The waterproof wardrobe – Tony Clare
You almost wouldn’t believe that you could fit a Gore Shakedry waterproof jacket, a pair of Gore C5 Gore-Tex® Active Trail Shorts and a pair of Extremites Tuff Bags GTX waterproof gloves in Apidura’s Downtube bag, but Pan Celtic Race rider Tony Claire does just that. The straps of the downtube bag have purposely been designed to work with round tubes on the frame rather than fork blades, but here with the Lefty fork Tony reckons he’s found the perfect spot for it.

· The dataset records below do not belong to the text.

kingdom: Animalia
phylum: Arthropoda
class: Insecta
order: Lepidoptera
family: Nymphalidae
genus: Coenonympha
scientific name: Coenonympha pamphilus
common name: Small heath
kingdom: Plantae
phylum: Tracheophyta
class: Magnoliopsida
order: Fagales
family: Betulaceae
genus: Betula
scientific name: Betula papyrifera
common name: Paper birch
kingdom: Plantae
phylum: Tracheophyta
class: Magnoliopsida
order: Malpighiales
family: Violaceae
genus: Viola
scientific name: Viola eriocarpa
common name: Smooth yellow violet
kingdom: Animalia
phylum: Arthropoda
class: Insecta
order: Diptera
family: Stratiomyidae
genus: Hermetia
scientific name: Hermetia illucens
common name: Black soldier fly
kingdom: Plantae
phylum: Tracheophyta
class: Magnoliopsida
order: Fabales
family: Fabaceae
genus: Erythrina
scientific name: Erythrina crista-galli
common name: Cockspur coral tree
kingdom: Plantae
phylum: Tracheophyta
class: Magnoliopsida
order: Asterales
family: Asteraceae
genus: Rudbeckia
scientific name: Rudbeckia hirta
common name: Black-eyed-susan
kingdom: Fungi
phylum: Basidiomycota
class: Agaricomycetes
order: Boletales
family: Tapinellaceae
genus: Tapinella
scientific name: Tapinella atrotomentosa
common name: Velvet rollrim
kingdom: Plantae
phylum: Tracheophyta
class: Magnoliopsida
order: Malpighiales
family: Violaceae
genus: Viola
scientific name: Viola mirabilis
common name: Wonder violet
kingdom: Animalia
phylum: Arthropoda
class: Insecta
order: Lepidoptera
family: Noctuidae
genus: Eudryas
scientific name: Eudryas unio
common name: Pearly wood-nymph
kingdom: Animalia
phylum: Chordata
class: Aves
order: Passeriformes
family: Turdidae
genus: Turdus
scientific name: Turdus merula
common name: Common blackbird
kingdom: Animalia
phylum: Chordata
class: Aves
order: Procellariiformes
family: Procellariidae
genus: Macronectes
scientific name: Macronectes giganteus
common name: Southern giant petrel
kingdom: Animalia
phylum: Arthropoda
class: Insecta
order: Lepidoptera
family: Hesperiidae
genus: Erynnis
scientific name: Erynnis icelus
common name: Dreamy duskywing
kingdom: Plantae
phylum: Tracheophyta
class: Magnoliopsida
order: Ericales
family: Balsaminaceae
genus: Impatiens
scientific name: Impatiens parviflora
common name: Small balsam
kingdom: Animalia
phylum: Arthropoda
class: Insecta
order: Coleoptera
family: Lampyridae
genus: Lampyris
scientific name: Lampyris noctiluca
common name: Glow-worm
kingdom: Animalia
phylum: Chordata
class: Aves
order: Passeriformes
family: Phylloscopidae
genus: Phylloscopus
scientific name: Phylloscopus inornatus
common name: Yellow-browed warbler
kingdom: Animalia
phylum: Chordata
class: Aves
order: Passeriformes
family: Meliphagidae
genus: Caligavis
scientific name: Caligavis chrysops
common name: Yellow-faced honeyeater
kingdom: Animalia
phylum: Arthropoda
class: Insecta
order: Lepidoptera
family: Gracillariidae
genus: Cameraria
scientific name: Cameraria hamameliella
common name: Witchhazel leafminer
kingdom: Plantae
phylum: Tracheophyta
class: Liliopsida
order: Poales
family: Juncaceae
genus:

“The Lefty seems to be the best place, as it means it won’t get covered in so much mud as it would under the downtube, plus it means I can still use my third bottle mount under the downtube”, explained Tony.
The outfit change – Katherine Moore
I was meeting my parents for Sunday lunch in the Cotswolds recently, and decided to make a day of it and ride out to meet them. Hanging out in a pub in lycra wasn’t gonna cut it though, so I needed to pack some shorts and a tee for a quick costume change when I got there. I’ve found in the past that some saddlebags have a threshold of kit you need to carry for them to work and hold their shape well, and with the Apidura downtube pack on test it seemed like the perfect opportunity.
I crammed my spare clothes in and attached it under the top tube on my road bike, as the short, aggressive geometry meant that it wouldn’t fit on the downtube without interfering with a turning front wheel. It stayed perfectly in place the whole way and I could barely notice the extra weight.
A name change?
What’s clear is that we’re probably only just scratching the surface of what the Apidura Downtube pack is capable of… Let us know if you try it and what for!